Porque uno como productor va a desnudar su empresa ante el profesional. El
asesor debe poder entrar en la empresa hasta donde él quiera, porque tiene que
conocer desde los datos físicos y económicos hasta la visión de la empresa y de
cada uno de los socios. Tiene que conocer a fondo hasta el último número... y
hasta las internas entre empleados y entre socios.
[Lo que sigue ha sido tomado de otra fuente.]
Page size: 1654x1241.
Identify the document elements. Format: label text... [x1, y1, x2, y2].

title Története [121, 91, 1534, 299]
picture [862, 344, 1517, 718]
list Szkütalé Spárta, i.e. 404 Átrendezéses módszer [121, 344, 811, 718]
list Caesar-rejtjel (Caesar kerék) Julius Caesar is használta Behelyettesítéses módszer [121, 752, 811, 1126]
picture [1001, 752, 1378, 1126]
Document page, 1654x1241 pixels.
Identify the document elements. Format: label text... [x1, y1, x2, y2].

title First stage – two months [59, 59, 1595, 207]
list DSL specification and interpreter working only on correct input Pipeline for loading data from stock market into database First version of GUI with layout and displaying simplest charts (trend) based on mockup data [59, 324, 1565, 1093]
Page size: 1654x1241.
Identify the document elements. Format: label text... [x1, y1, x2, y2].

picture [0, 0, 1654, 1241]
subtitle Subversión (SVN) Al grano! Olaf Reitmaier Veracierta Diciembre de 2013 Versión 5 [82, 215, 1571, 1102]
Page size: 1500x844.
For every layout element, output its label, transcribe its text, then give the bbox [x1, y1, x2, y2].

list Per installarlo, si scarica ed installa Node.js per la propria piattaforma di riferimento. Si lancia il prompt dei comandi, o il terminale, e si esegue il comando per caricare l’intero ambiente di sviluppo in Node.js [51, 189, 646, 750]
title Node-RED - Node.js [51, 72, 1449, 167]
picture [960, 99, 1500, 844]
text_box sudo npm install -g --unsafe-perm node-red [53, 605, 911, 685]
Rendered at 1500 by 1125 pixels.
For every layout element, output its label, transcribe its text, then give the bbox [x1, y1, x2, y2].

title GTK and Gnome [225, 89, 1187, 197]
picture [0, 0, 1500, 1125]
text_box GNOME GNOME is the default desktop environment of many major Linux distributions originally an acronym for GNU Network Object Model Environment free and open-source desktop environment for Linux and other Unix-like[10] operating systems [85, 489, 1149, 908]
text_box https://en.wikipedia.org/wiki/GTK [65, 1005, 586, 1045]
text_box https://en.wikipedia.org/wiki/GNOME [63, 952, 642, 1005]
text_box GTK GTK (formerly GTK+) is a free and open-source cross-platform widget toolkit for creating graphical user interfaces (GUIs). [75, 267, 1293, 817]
No hay que tener miedo a eso.
Siguiendo con el ejemplo de la pastura sucia, puede ocurrir que al que está más involucrado en la explotación no le importe bajar sus retiros para invertir; pero al que vive en Buenos Aires lo único que le interesa es recibir el cheque a fin de mes. Entonces, así como si un socio gasta mucho el asesor le tiene que hacer entender que si gasta de más la empresa no es sustentable, también el asesor tiene que entender que si ese socio no puede retirar algo al menos similar a lo que cobraría si alquila el campo, la empresa tampoco será sustentable... pero tampoco será sustentable si las pasturas están sucias. El desafío de cualquier profesional es que la empresa que asesora sea sustentable.
En este simple ejemplo vemos cómo se mezcla lo técnico, lo económico y lo humano en la sustentabilidad de una empresa. El asesor debe estar al tanto de todo para ayudar al empresario a buscar el equilibrio.